If you asked Arlington classic car collector Mike Ames in the past to say which of his amazing vehicles is his favorite, he might have responded by saying such a question was akin to asking him to pick his favorite child or grandchild.

However, he may have a different answer now that he has finally landed something he has always wanted.

“My goal has always been to acquire a 1933 Cadillac V16 because it is the grandest, most glamorous model ever produced!” Ames says. “Outrageous and subtle at the same time – nowhere on the car does the Cadillac name appear, just a modest V16 on the horn button in the middle of the steering wheel. From the massive four-bar bumpers and gold-plated hood ornament to concealed air valve stems on the wheels, a study in attention to detail and craftsmanship – a rare and wonderful experience!”

If you tend to believe that Mike’s description is a bit over the top, consider this as confirmation of his superlatives: The designer of this Great Depression Era masterpiece is one of the automotive world’s most renown – the legendary Harley Earl, the first head of design at General Motors.

In addition to his induction into the Automotive Hall of Fame in 1986, the Detroit Free Press, in a special section in 1999, ranked him the third-most-significant Michigan artist of the 20th century behind Aretha Franklin and Stevie Wonder.

So, Mike’s portrayal of the newest addition to his museum-like garage is entirely confirmed – this car is in every way a stunning work of American art.

Mike had known of this car and its owner for a long time and always admired its Pebble Beach Concours d’Elegance pedigree. He tried to exercise some restraint when it recently came up for auction.

“I got the call that it was coming onto the platform, and I informed the caller that I would not be a bidder. He called again as the auction commenced, and I repeated my decision. Then, it was sold to the highest bidder.

“Only problem was that bidder was ultimately disqualified, and I received a follow up call to say it was mine if I wanted it. Surely, I thought, this was meant to be, and a few days later the transport arrived at my home and rolled the magnificent beauty onto my driveway.”

This V16 Cadillac Series 452C All Weather Phaeton was one of only eight built in this body style and, today, one of the only three that remain. It was the most expensive model in the Cadillac line that cost an astonishing $8,000 (about $160,000 in today’s dollars) in the worst of economic times in American history. The huge car weighs in at 6,100 pounds with a 149-inch wheel base and is nearly three feet longer than today’s Escalades coming off Arlington’s GM assembly line.
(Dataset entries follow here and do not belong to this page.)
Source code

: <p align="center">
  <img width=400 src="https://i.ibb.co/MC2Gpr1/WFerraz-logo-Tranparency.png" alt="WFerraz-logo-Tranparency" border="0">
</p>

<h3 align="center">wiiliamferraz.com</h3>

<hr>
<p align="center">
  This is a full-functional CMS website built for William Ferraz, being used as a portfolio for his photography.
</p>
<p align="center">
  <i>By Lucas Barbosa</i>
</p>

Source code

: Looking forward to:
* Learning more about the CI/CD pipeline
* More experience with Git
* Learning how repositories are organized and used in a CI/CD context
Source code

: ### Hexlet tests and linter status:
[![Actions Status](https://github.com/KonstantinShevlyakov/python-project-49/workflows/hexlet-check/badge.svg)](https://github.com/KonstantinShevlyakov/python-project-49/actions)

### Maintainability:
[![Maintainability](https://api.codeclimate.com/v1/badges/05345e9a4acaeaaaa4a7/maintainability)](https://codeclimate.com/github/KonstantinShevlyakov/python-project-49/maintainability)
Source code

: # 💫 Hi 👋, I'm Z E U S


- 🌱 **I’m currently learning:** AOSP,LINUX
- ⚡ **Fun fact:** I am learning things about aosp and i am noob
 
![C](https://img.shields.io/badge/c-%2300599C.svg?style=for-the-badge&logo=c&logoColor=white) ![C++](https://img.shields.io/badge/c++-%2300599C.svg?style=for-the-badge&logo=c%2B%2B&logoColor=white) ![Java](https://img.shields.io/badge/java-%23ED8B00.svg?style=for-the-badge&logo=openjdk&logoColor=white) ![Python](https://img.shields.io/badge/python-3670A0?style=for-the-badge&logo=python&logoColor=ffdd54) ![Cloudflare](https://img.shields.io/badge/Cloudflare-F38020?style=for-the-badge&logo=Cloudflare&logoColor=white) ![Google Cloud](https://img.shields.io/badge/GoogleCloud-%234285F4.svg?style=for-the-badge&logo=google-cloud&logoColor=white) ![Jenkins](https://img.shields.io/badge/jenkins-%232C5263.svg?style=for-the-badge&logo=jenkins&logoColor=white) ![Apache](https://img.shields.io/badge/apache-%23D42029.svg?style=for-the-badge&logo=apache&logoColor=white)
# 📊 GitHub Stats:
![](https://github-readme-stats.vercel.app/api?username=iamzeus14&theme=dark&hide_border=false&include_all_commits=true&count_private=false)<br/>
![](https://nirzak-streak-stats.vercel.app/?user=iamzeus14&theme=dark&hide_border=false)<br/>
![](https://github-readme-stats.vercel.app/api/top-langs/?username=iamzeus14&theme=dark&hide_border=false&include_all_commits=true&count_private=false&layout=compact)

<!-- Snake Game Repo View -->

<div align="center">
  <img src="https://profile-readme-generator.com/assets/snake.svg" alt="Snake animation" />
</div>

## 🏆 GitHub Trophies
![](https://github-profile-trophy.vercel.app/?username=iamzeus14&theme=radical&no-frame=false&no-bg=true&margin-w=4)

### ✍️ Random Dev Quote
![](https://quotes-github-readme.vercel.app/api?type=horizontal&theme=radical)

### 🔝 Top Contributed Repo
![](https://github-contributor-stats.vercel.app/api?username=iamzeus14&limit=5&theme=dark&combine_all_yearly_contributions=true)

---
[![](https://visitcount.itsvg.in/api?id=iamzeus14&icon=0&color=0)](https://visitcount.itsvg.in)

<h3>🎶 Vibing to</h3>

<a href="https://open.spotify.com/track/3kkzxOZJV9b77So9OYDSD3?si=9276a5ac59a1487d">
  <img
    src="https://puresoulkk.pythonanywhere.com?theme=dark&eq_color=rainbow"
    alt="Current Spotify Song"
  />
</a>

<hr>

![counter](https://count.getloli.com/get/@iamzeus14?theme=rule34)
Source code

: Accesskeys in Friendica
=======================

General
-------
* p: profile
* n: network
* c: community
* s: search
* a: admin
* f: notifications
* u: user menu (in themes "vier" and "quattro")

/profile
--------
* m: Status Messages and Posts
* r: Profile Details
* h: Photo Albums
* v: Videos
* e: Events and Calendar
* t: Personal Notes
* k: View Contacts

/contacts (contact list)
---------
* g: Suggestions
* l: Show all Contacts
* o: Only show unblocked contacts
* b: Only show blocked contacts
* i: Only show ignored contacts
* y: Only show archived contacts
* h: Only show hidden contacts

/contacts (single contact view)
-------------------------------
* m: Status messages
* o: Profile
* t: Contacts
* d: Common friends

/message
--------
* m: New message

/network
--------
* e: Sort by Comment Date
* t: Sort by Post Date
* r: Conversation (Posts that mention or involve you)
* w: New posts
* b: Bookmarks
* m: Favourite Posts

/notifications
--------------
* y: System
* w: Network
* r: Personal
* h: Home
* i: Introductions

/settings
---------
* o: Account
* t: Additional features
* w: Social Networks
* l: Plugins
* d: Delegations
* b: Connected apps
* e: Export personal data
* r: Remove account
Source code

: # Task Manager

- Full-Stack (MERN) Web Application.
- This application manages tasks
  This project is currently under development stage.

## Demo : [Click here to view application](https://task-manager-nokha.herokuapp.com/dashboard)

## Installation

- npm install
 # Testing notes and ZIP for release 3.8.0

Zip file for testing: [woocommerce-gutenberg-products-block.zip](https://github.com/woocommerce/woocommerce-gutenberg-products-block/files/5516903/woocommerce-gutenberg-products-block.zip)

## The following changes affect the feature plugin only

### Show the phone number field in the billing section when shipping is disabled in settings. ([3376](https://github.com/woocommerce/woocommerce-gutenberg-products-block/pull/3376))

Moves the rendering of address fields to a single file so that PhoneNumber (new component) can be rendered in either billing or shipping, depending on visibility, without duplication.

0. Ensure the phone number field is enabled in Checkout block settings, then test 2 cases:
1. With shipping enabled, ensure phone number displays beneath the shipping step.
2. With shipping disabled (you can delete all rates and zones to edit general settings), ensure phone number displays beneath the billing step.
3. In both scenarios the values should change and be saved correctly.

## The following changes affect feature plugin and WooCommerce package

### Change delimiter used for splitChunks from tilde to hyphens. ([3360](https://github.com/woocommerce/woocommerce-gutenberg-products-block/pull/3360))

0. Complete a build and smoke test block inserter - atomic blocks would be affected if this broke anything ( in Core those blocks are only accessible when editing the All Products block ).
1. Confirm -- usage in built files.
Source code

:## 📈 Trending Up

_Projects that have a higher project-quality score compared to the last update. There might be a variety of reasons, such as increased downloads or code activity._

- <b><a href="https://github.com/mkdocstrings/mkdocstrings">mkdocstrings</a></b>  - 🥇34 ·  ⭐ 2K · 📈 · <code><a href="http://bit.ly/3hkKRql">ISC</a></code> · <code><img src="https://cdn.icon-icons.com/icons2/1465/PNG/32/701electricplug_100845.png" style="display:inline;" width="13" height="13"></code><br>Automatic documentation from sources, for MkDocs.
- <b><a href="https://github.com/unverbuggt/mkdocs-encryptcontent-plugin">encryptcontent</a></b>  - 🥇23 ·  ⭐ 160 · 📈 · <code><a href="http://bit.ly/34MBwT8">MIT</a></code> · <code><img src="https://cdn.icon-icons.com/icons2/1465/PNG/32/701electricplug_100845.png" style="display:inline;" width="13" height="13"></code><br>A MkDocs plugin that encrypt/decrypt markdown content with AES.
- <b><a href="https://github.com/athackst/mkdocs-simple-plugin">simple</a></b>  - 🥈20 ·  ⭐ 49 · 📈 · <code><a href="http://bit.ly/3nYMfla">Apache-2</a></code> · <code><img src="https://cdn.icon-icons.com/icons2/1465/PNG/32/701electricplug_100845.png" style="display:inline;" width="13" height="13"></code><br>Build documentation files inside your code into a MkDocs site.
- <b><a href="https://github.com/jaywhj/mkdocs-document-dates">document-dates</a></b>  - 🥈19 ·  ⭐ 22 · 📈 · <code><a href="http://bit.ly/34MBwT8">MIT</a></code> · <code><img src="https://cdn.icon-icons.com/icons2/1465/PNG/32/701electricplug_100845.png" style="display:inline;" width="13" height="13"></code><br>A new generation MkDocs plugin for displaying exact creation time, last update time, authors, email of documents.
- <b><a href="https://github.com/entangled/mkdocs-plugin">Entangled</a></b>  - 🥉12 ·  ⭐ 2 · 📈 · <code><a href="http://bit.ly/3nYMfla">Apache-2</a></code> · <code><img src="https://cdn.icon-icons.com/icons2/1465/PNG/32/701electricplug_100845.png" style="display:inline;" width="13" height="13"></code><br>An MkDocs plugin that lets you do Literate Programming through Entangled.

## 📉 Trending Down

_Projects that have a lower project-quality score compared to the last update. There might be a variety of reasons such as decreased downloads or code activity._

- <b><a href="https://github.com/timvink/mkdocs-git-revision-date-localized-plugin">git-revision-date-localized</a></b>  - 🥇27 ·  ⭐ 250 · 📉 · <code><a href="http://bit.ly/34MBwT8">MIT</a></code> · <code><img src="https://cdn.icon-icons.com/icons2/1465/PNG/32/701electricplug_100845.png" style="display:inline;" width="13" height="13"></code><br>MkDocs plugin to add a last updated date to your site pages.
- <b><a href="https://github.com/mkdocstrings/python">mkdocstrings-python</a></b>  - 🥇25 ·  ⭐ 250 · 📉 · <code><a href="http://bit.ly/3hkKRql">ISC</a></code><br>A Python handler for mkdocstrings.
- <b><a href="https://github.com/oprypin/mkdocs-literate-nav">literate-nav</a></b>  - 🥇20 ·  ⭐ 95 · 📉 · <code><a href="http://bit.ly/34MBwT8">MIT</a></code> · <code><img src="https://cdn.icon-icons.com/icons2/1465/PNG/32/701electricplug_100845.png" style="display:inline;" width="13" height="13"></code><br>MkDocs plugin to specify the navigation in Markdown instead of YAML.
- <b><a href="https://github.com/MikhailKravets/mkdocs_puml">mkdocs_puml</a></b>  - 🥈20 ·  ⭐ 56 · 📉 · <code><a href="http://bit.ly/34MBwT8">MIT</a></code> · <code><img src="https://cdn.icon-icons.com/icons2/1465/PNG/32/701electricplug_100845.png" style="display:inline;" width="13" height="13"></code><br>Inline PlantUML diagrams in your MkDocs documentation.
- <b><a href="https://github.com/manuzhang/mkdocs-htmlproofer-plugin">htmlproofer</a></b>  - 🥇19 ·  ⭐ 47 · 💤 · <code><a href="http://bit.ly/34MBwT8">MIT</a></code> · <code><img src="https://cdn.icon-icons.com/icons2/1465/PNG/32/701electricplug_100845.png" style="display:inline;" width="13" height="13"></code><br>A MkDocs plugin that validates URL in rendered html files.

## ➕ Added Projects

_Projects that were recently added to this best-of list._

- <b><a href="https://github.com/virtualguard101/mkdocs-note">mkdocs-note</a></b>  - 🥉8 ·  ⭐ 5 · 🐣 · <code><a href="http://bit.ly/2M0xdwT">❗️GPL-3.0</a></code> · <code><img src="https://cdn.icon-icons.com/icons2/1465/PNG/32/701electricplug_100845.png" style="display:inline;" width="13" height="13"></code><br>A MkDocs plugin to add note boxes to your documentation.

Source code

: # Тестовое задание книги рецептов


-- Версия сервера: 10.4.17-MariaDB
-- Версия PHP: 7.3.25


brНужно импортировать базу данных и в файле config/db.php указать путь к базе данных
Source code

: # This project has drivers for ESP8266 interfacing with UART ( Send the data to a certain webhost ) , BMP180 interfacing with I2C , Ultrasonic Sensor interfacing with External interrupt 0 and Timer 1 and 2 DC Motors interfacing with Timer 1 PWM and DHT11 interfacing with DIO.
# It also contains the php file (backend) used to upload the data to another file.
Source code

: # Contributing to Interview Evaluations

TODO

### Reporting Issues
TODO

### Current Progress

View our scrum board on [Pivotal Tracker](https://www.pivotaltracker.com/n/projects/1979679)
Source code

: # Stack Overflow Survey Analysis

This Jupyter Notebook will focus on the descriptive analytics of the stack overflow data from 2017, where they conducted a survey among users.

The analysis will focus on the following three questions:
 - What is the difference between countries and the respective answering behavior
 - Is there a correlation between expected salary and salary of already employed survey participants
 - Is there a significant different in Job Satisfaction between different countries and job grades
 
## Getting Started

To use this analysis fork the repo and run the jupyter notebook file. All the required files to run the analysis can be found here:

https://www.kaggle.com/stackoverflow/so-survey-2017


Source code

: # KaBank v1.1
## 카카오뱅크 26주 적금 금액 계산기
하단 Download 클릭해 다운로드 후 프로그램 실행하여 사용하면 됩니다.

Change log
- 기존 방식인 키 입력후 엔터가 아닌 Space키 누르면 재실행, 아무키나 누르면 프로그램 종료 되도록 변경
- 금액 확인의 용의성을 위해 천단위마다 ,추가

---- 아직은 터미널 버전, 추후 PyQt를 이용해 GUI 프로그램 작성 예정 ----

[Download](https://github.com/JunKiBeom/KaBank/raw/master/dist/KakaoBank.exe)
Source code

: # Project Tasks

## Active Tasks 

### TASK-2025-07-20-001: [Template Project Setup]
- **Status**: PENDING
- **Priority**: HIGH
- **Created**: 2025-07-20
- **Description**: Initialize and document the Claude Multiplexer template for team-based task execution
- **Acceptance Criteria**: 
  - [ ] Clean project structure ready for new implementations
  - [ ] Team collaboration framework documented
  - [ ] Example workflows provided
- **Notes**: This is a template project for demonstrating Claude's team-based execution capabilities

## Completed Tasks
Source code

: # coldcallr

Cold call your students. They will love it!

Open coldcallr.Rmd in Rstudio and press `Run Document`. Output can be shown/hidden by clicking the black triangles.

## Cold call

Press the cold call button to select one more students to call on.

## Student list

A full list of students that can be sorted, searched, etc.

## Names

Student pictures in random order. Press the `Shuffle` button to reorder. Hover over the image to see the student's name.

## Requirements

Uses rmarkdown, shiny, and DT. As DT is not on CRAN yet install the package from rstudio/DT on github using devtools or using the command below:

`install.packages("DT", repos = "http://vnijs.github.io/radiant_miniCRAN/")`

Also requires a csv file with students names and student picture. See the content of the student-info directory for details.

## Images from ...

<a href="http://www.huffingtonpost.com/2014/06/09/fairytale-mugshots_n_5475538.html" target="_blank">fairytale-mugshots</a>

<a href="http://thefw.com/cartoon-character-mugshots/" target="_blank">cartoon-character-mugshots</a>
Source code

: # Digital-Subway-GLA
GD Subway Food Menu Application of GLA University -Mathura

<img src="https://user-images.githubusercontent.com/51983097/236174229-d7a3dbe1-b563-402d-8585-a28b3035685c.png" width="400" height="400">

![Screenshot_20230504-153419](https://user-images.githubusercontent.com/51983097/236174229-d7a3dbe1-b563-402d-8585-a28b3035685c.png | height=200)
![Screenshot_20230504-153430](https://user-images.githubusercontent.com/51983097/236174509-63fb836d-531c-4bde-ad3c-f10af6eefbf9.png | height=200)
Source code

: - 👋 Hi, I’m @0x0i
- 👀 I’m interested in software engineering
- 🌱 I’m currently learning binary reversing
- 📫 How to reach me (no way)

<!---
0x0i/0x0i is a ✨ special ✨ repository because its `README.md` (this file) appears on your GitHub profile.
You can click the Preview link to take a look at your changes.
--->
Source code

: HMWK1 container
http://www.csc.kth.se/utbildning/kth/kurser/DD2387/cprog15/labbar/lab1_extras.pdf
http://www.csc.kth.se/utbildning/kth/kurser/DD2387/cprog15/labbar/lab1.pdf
“Breathtaking from every angle,” Mike confirms, “with an incredible attention to detail and quality that was unrivaled at the time.

“Note the polished, stainless steel inlay that follows the outline of the fenders and upper body. The huge engine is turbine smooth with tremendous torque, allowing one to drive in high gear at very low speeds, dramatically reducing the need to shift gears in those days before automatic transmission.

“Personally, I am a big fan of Cadillac history from its beginning in 1903. Their dominance in the luxury market was unrivaled for decades, with domestic sales typically three times of their combined rivals, Lincoln and Chrysler.”

His newly-acquired depression era masterpiece is a magnificent demonstration of the company’s determination to set the highest bar in American automobile manufacturing. Anyone who sees this V16 Phaeton will know just how that result was achieved.

Cadillac’s slogan as “The Standard of the World” was born, proven and acknowledged with Harley Earl’s artistic achievement, and Mike Ames’ forever goal has been reached.